Les Bouchées Quotidiennes

Hell week is almost over! I can almost taste it! It's hard to believe that spring break is in a week, which I am so excited for...except I will be studying the entire time. But, it does allow for baking time! Here's what we've been eating lately:

Remember that gigantic butternut squash I chopped last week? Well here's the last way we finished it off: with a smoky butternut pasta sauce with steamed collards. This sauce is easy enough for a weeknight, but decadent enough to feel special. I love the liquid smoke/smoked paprika with the sweet squash and collards. I'll definitely be making this again!

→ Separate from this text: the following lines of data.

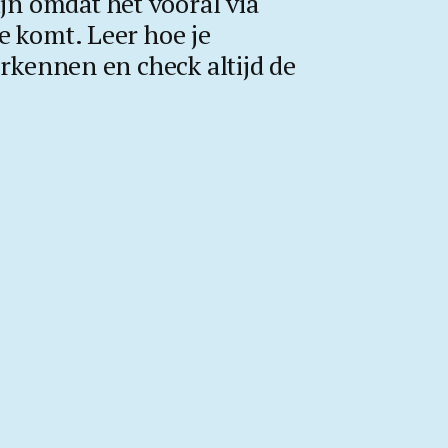
zijn omdat het vooral via
je komt. Leer hoe je
kennen en check altijd de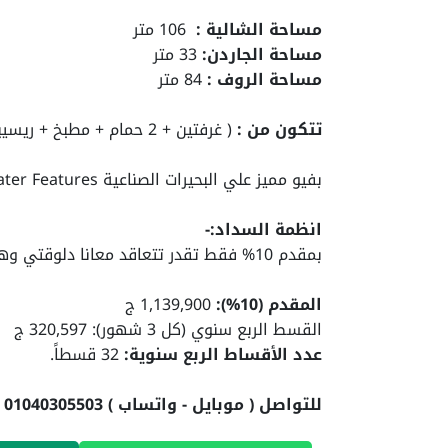
مساحة الشالية :
106 متر
مساحة الجاردن:
33 متر
مساحة الروف :
84 متر
تتكون من :
( غرفتين + 2 حمام + مطبخ + ريسيبشن+ تراس )
بفيو مميز علي البحيرات الصناعية Water Features
انظمة السداد:-
بمقدم 10% فقط تقدر تتعاقد معانا دلوقتي وهتقسط الباقي علي 8 سنين
المقدم (10%):
1,139,900 ج
القسط الربع سنوي (كل 3 شهور): 320,597 ج
عدد الأقساط الربع سنوية:
32 قسطاً.
للتواصل ( موبايل - واتساب ) 01040305503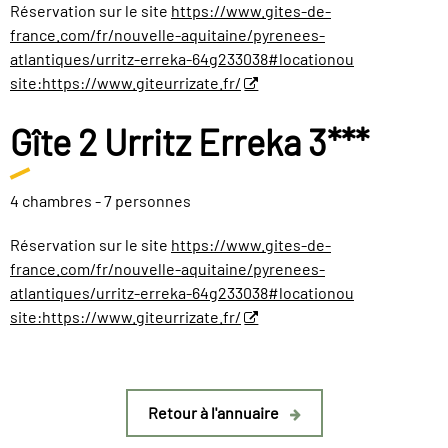
Réservation sur le site
https://www.gites-de-
france.com/fr/nouvelle-aquitaine/pyrenees-
atlantiques/urritz-erreka-64g233038#locationou
site:https://www.giteurrizate.fr/
Gîte 2 Urritz Erreka 3***
4 chambres - 7 personnes
Réservation sur le site
https://www.gites-de-
france.com/fr/nouvelle-aquitaine/pyrenees-
atlantiques/urritz-erreka-64g233038#locationou
site:https://www.giteurrizate.fr/
Retour à l'annuaire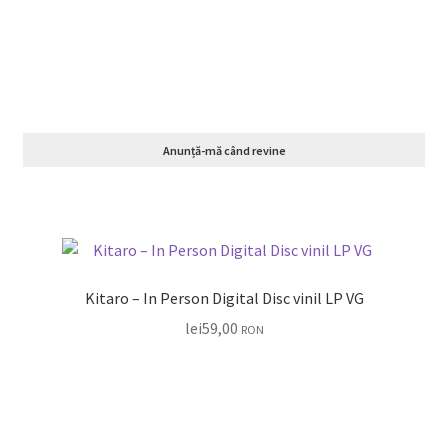
Anunță-mă când revine
Kitaro – In Person Digital Disc vinil LP VG
lei
59,00
RON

Okay, maybe it's just me, but when I see "weird" food combinations in recipes, I have to try it. Like, immediately. When Sara posted this recipe with pomegrante, mint, orange, chili powder, and millet, it went on my "to make ASAP" list. Although it seems like a lengthy recipe because of the odd ingredients, it actually isn't at all! The flavors were perfect together and created a really nice sweet/cooling/spicy flavor profile. 

Simplicity in its purest form is the vegan bowl: a grain with vegetables, protein, and some sort of sauce. I could live solely on bowl dinners. I heard a rumor that Sara's next cookbook is ALL bowl recipes, which is crazy awesome. Anyways, this roasted broccoli bowl was great for a busy weeknight. I love that you roast all the vegetables and chickpeas on one tray. The sauce didn't really thin that well, but it was still delicious and made a great wholesome meal!

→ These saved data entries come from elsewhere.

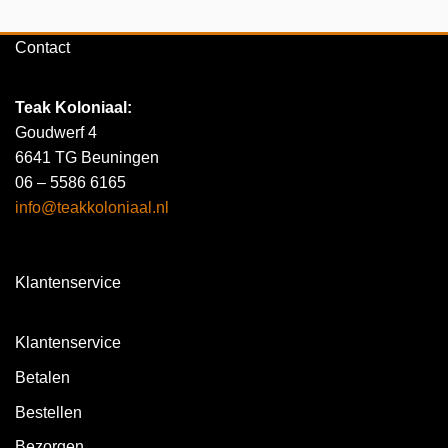
Contact
Teak Koloniaal
:
Goudwerf 4
6641 TG Beuningen
06 – 5586 6165
info@teakkoloniaal.nl
Klantenservice
Klantenservice
Betalen
Bestellen
Bezorgen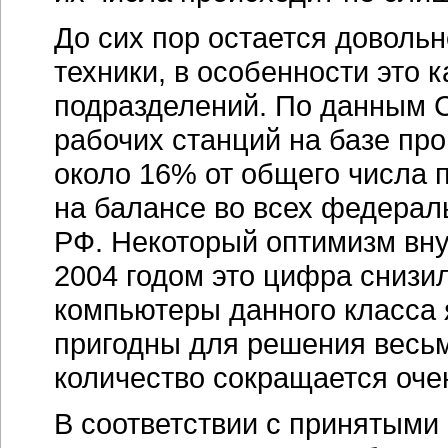
До сих пор остается доволь
техники, в особенности это 
подразделений. По данным CN
рабочих станций на базе про
около 16% от общего числа 
на балансе во всех федерал
РФ. Некоторый оптимизм вну
2004 годом это цифра снизил
компьютеры данного класса
пригодны для решения весьма
количество сокращается оче
В соответствии с принятыми 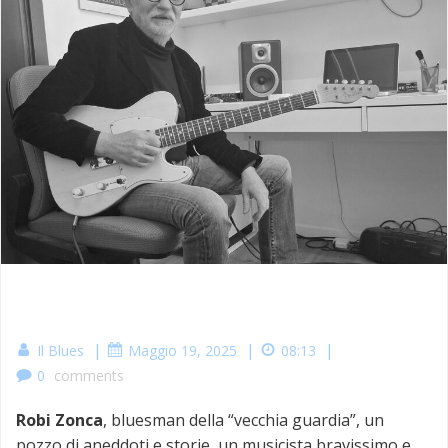
|
|
|
Il Blues
Maggio 19, 2025
08:13
0
comments
Robi Zonca
, bluesman della “vecchia guardia”, un
pozzo di aneddoti e storie, un musicista bravissimo e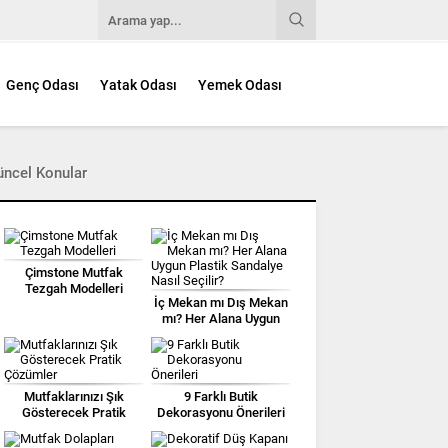
Genç Odası
Yatak Odası
Yemek Odası
üncel Konular
Çimstone Mutfak
Tezgah Modelleri
İç Mekan mı Dış Mekan
mı? Her Alana Uygun
Plastik Sandalye Nasıl
Seçilir?
Mutfaklarınızı Şık
9 Farklı Butik
Gösterecek Pratik
Dekorasyonu Önerileri
Çözümler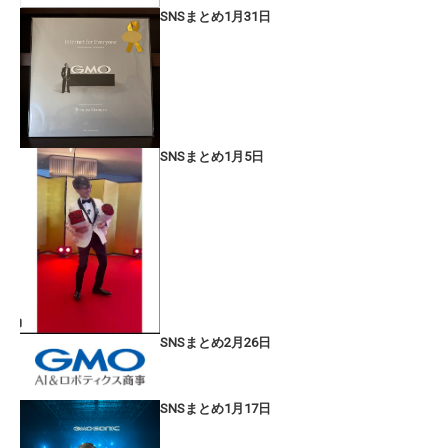
SNSまとめ1月31日
SNSまとめ1月5日
SNSまとめ2月26日
SNSまとめ1月17日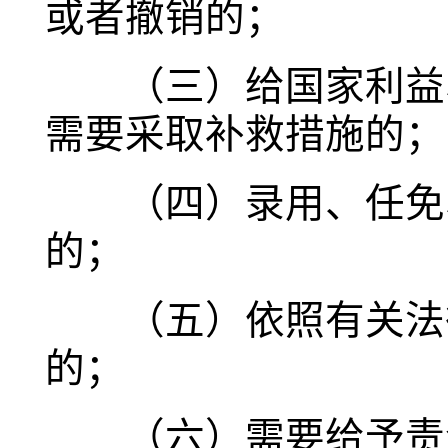
或者撤销的；
（三）给国家利益、
需要采取补救措施的；
（四）录用、任免、
的；
（五）依照有关法律
的；
（六）需要给予责令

I'm not sure how it's taken me so long to make carrot soup. I have so many different variations saved, but I settled on this super simple one from Deb (aka head food goddess of the Internet) with some Middle-Eastern spices, swirled with a tahini dollop (which I have been eating a lot of recently) and topped with my own creation: gluten-free za'atar croutons. The flavors are warm, comforting, and delicious. Za'atar has become one of my favorite spices lately. For the croutons, heat a pan on medium, add a TBS or so of butter/olive oil, then about 2 heaping cups of cubed/torn GF bread, a generous pinch of za'atar and a tiny pinch of salt. Then stir occasionally, toasting the bread, until all sides are lightly browned. Then devour!

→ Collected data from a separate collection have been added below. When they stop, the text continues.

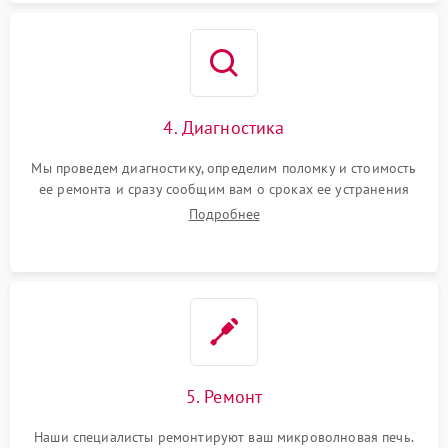
4. Диагностика
Мы проведем диагностику, определим поломку и стоимость
ее ремонта и сразу сообщим вам о сроках ее устранения
Подробнее
5. Ремонт
Наши специалисты ремонтируют ваш микроволновая печь.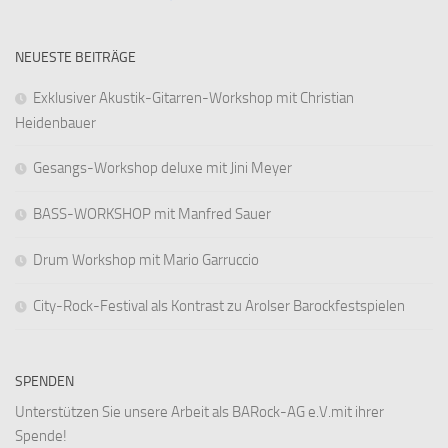
NEUESTE BEITRÄGE
Exklusiver Akustik-Gitarren-Workshop mit Christian
Heidenbauer
Gesangs-Workshop deluxe mit Jini Meyer
BASS-WORKSHOP mit Manfred Sauer
Drum Workshop mit Mario Garruccio
City-Rock-Festival als Kontrast zu Arolser Barockfestspielen
SPENDEN
Unterstützen Sie unsere Arbeit als BARock-AG e.V.mit ihrer
Spende!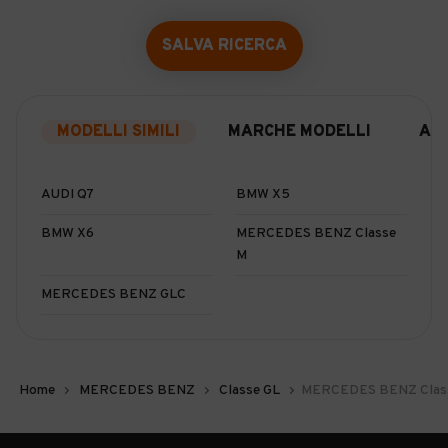
SALVA RICERCA
MODELLI SIMILI
MARCHE MODELLI
AL
AUDI Q7
BMW X5
BMW X6
MERCEDES BENZ Classe
M
MERCEDES BENZ GLC
Home
MERCEDES BENZ
Classe GL
MERCEDES BENZ Classe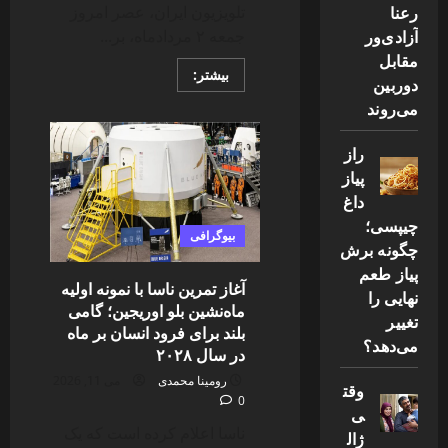
رعنا
تلویزیون ایران، عصر امروز
آزادی‌ور
جمعه ۲ مردادماه، بر...
مقابل
Read
بیشتر:
دوربین
more
about
می‌روند
اکبر
عبدی،
سلطان
راز
کمدی
سینمای
پیاز
ایران،
داغ
در
۶۶
چیپسی؛
سالگی
بیوگرافی
درگذشت؛
چگونه برش
ایست
قلبی
پیاز طعم
پس
آغاز تمرین ناسا با نمونه اولیه
نهایی را
از
ماه‌نشین بلو اوریجین؛ گامی
دوره
تغییر
نقاهت
بلند برای فرود انسان بر ماه
می‌دهد؟
در سال ۲۰۲۸
رومینا محمدی
می 11, 2026
وقت
0
ی
ناسا اعلام کرده است که یک
ژال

Sometimes not having anything to eat for lunch is a challenge I like to take on. Today's lunch consisted of things I need to get out of the fridge (as it always does): GF bread spread with homemade roasted garlic mayo, homemade roasted red pepper spread (from the broccoli bowls), caramelized red onions, eggs over easy and hot sauce. Maybe not the healthiest lunch, but it was damn tasty and filling!